> [To-do item]:
Find every line in the records that contains the string "between", matching case exactly, and copy each of those lines.

> [Dataset entries]:
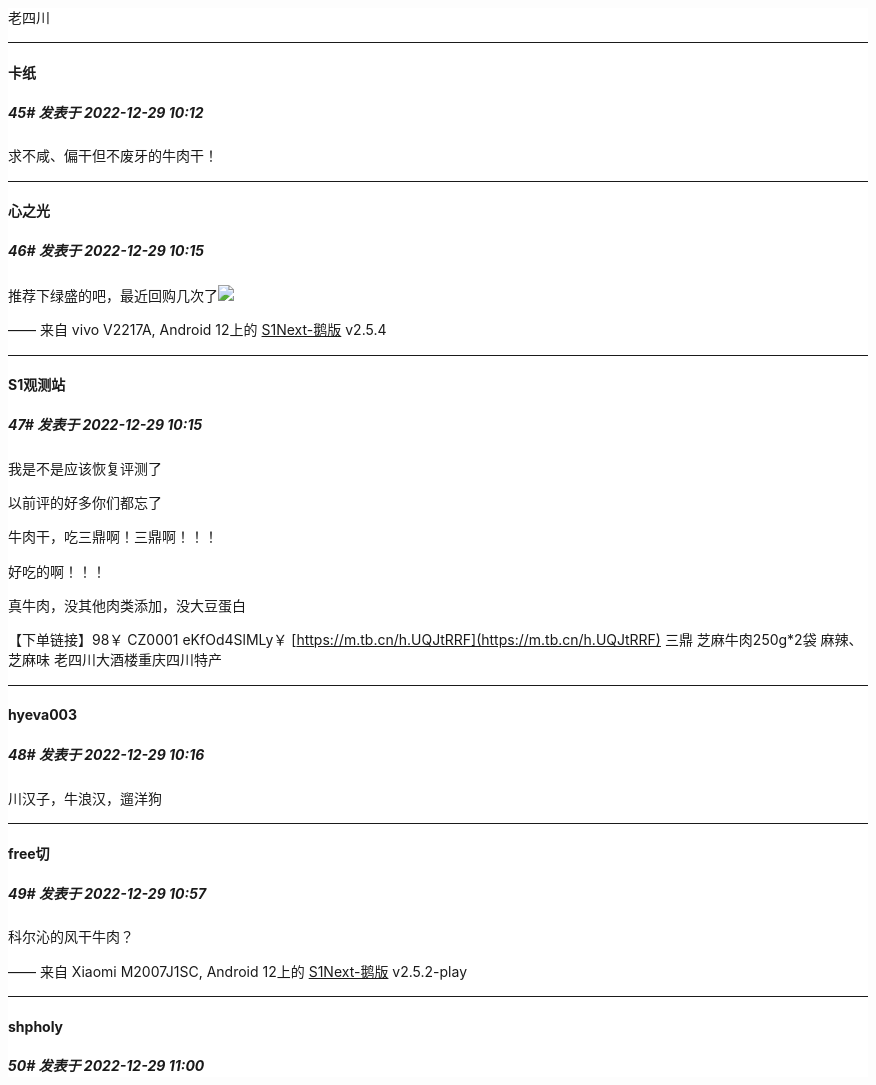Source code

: 老四川

*****

####  卡纸  
##### 45#       发表于 2022-12-29 10:12

求不咸、偏干但不废牙的牛肉干！

*****

####  心之光  
##### 46#       发表于 2022-12-29 10:15

推荐下绿盛的吧，最近回购几次了<img src="https://p.sda1.dev/9/b1edbbe59ae2ed2ed744f46280e4929c/CMP_20221229101504885.jpg" referrerpolicy="no-referrer">

—— 来自 vivo V2217A, Android 12上的 [S1Next-鹅版](https://github.com/ykrank/S1-Next/releases) v2.5.4

*****

####  S1观测站  
##### 47#       发表于 2022-12-29 10:15

我是不是应该恢复评测了

以前评的好多你们都忘了

牛肉干，吃三鼎啊！三鼎啊！！！

好吃的啊！！！

真牛肉，没其他肉类添加，没大豆蛋白

【下单链接】98￥ CZ0001 eKfOd4SlMLy￥ [https://m.tb.cn/h.UQJtRRF](https://m.tb.cn/h.UQJtRRF) 三鼎 芝麻牛肉250g*2袋 麻辣、芝麻味 老四川大酒楼重庆四川特产

*****

####  hyeva003  
##### 48#       发表于 2022-12-29 10:16

川汉子，牛浪汉，遛洋狗

*****

####  free切  
##### 49#       发表于 2022-12-29 10:57

科尔沁的风干牛肉？

—— 来自 Xiaomi M2007J1SC, Android 12上的 [S1Next-鹅版](https://github.com/ykrank/S1-Next/releases) v2.5.2-play

*****

####  shpholy  
##### 50#       发表于 2022-12-29 11:00
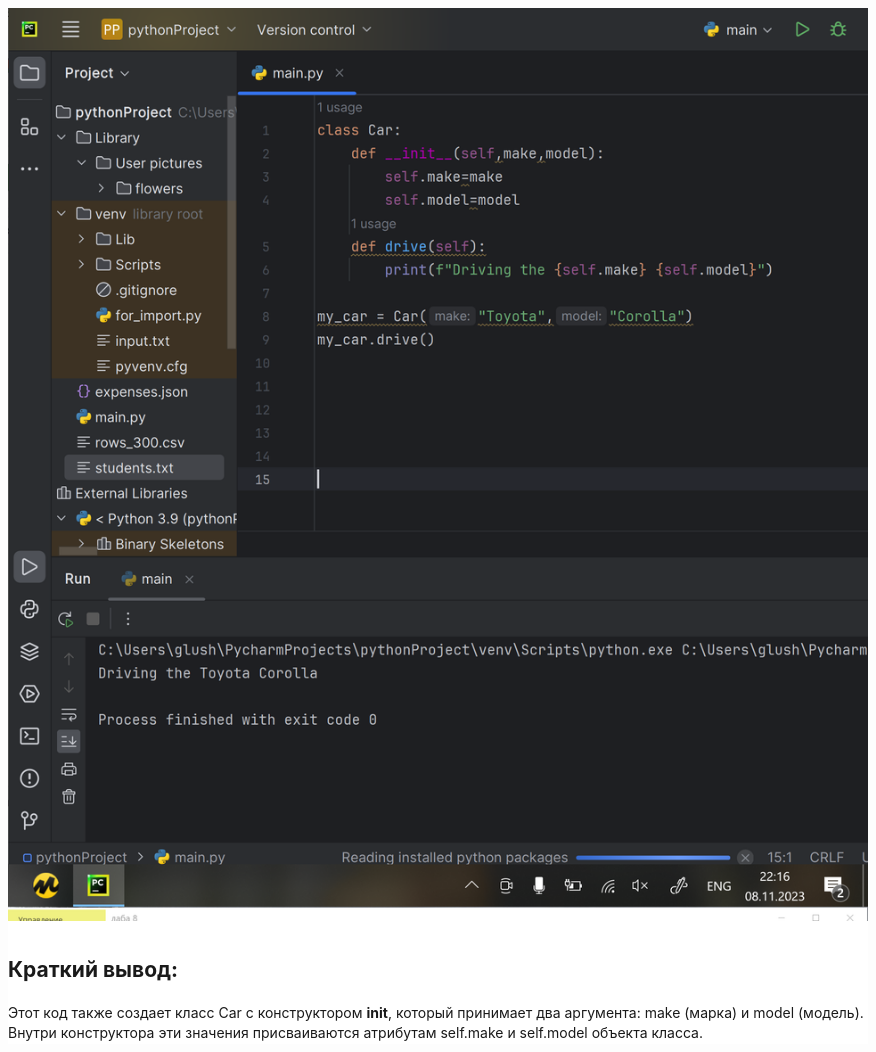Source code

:   ![2](https://github.com/armuane/laba8/blob/main/Desktop/laba8/2.png?raw=true)

 
## Краткий вывод:
Этот код также создает класс Car с конструктором __init__, который принимает два аргумента: make (марка) и model (модель). Внутри конструктора эти значения присваиваются атрибутам self.make и self.model объекта класса.
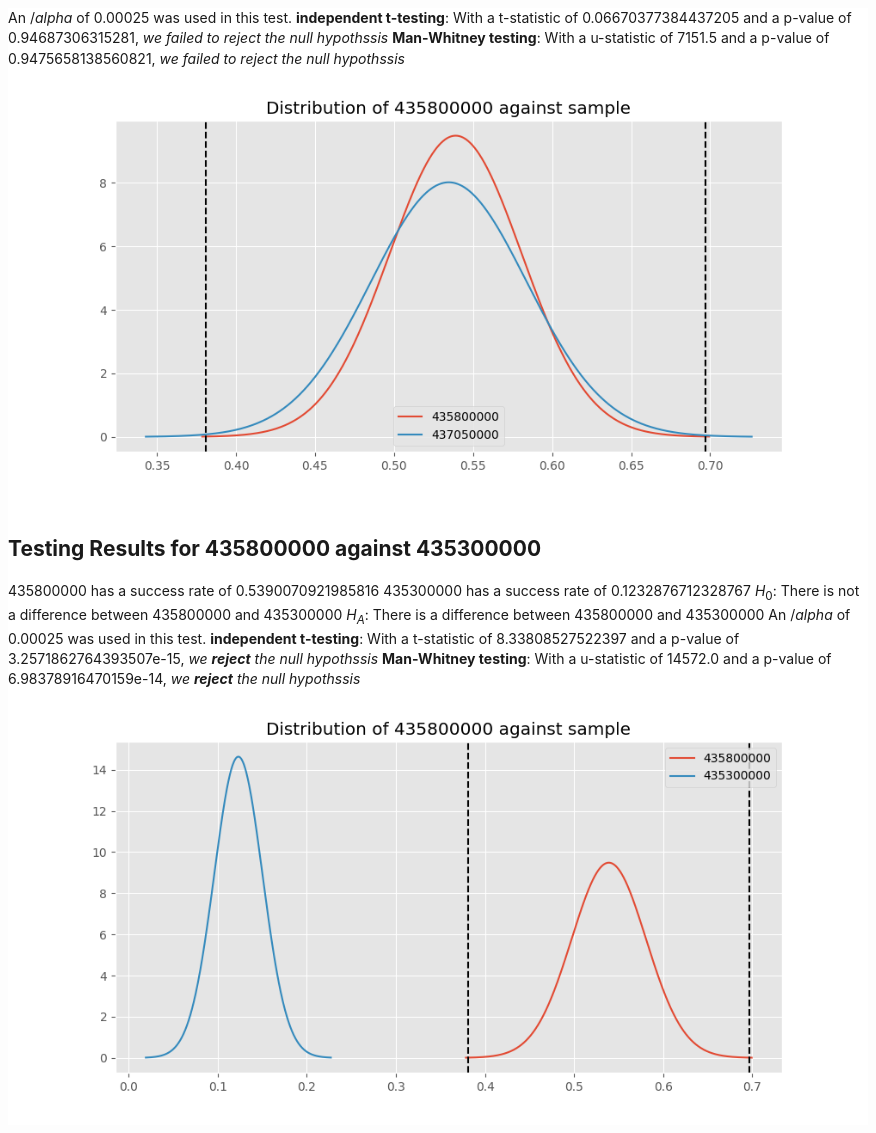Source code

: An $/alpha$ of 0.00025 was used in this test.
__independent t-testing__: With a t-statistic of 0.06670377384437205 and a p-value of 0.94687306315281, _we failed to reject the null hypothssis_
__Man-Whitney testing__: With a u-statistic of 7151.5 and a p-value of 0.9475658138560821, _we failed to reject the null hypothssis_
![](images/435800000_against_437050000.png) 
## Testing Results for 435800000 against 435300000 
435800000 has a success rate of 0.5390070921985816
435300000 has a success rate of 0.1232876712328767
$H_{0}$: There is not a difference between 435800000 and 435300000
$H_{A}$: There is a difference between 435800000 and 435300000
An $/alpha$ of 0.00025 was used in this test.
__independent t-testing__: With a t-statistic of 8.33808527522397 and a p-value of 3.2571862764393507e-15, _we **reject** the null hypothssis_
__Man-Whitney testing__: With a u-statistic of 14572.0 and a p-value of 6.98378916470159e-14, _we **reject** the null hypothssis_
![](images/435800000_against_435300000.png) 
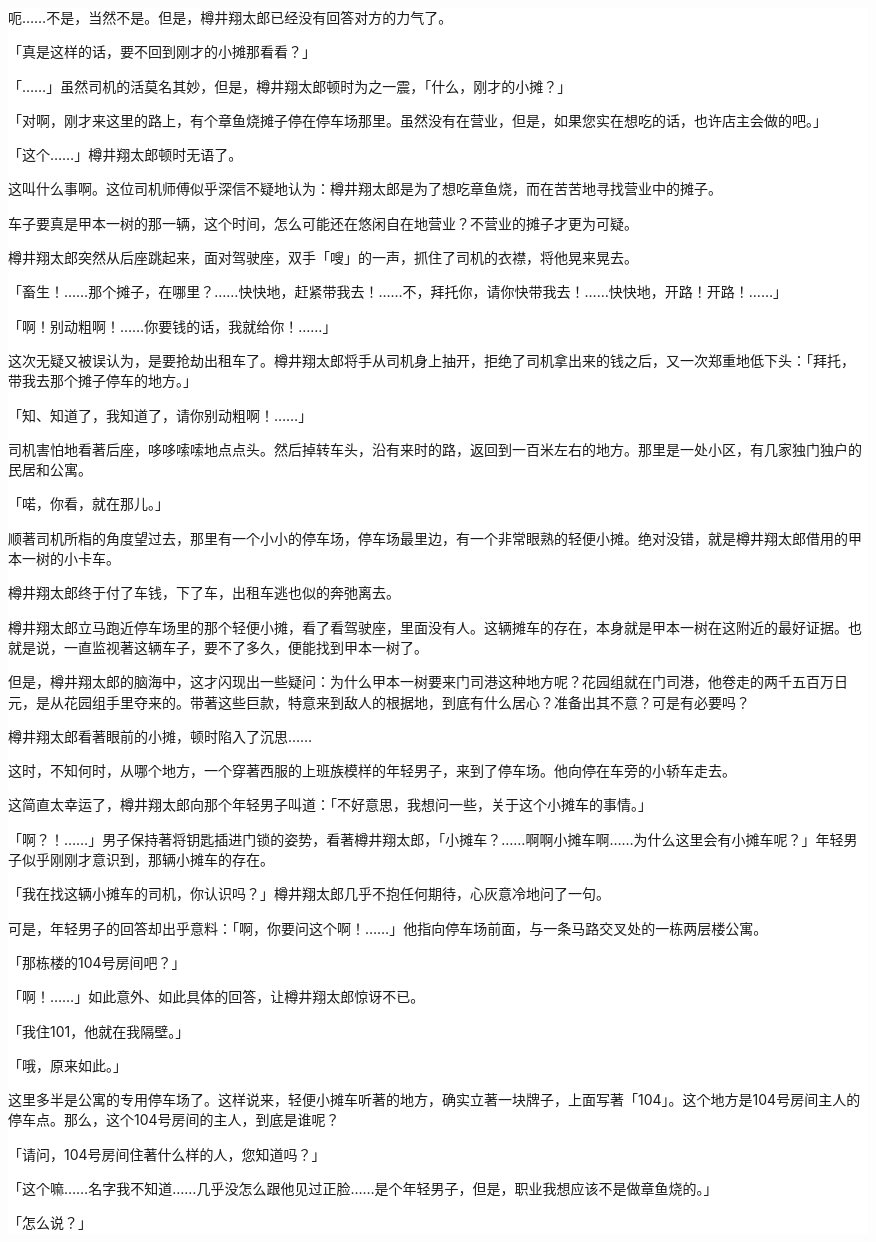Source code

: 呃……不是，当然不是。但是，樽井翔太郎已经没有回答对方的力气了。

「真是这样的话，要不回到刚才的小摊那看看？」

「……」虽然司机的活莫名其妙，但是，樽井翔太郎顿时为之一震，「什么，刚才的小摊？」

「对啊，刚才来这里的路上，有个章鱼烧摊子停在停车场那里。虽然没有在营业，但是，如果您实在想吃的话，也许店主会做的吧。」

「这个……」樽井翔太郎顿时无语了。

这叫什么事啊。这位司机师傅似乎深信不疑地认为：樽井翔太郎是为了想吃章鱼烧，而在苦苦地寻找营业中的摊子。

车子要真是甲本一树的那一辆，这个时间，怎么可能还在悠闲自在地营业？不营业的摊子才更为可疑。

樽井翔太郎突然从后座跳起来，面对驾驶座，双手「嗖」的一声，抓住了司机的衣襟，将他晃来晃去。

「畜生！……那个摊子，在哪里？……快快地，赶紧带我去！……不，拜托你，请你快带我去！……快快地，开路！开路！……」

「啊！别动粗啊！……你要钱的话，我就给你！……」

这次无疑又被误认为，是要抢劫出租车了。樽井翔太郎将手从司机身上抽开，拒绝了司机拿出来的钱之后，又一次郑重地低下头：「拜托，带我去那个摊子停车的地方。」

「知、知道了，我知道了，请你别动粗啊！……」

司机害怕地看著后座，哆哆嗦嗦地点点头。然后掉转车头，沿有来时的路，返回到一百米左右的地方。那里是一处小区，有几家独门独户的民居和公寓。

「喏，你看，就在那儿。」

顺著司机所栺的角度望过去，那里有一个小小的停车场，停车场最里边，有一个非常眼熟的轻便小摊。绝对没错，就是樽井翔太郎借用的甲本一树的小卡车。

樽井翔太郎终于付了车钱，下了车，出租车逃也似的奔弛离去。

樽井翔太郎立马跑近停车场里的那个轻便小摊，看了看驾驶座，里面没有人。这辆摊车的存在，本身就是甲本一树在这附近的最好证据。也就是说，一直监视著这辆车子，要不了多久，便能找到甲本一树了。

但是，樽井翔太郎的脑海中，这才闪现出一些疑问：为什么甲本一树要来门司港这种地方呢？花园组就在门司港，他卷走的两千五百万日元，是从花园组手里夺来的。带著这些巨款，特意来到敌人的根据地，到底有什么居心？准备出其不意？可是有必要吗？

樽井翔太郎看著眼前的小摊，顿时陷入了沉思……

这时，不知何时，从哪个地方，一个穿著西服的上班族模样的年轻男子，来到了停车场。他向停在车旁的小轿车走去。

这简直太幸运了，樽井翔太郎向那个年轻男子叫道：「不好意思，我想问一些，关于这个小摊车的事情。」

「啊？！……」男子保持著将钥匙插进门锁的姿势，看著樽井翔太郎，「小摊车？……啊啊小摊车啊……为什么这里会有小摊车呢？」年轻男子似乎刚刚才意识到，那辆小摊车的存在。

「我在找这辆小摊车的司机，你认识吗？」樽井翔太郎几乎不抱任何期待，心灰意冷地问了一句。

可是，年轻男子的回答却出乎意料：「啊，你要问这个啊！……」他指向停车场前面，与一条马路交叉处的一栋两层楼公寓。

「那栋楼的104号房间吧？」

「啊！……」如此意外、如此具体的回答，让樽井翔太郎惊讶不已。

「我住101，他就在我隔壁。」

「哦，原来如此。」

这里多半是公寓的专用停车场了。这样说来，轻便小摊车听著的地方，确实立著一块牌子，上面写著「104」。这个地方是104号房间主人的停车点。那么，这个104号房间的主人，到底是谁呢？

「请问，104号房间住著什么样的人，您知道吗？」

「这个嘛……名字我不知道……几乎没怎么跟他见过正脸……是个年轻男子，但是，职业我想应该不是做章鱼烧的。」

「怎么说？」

> [Output of the task]:
$H_{0}$: There is not a difference between 435800000 and 435300000
$H_{A}$: There is a difference between 435800000 and 435300000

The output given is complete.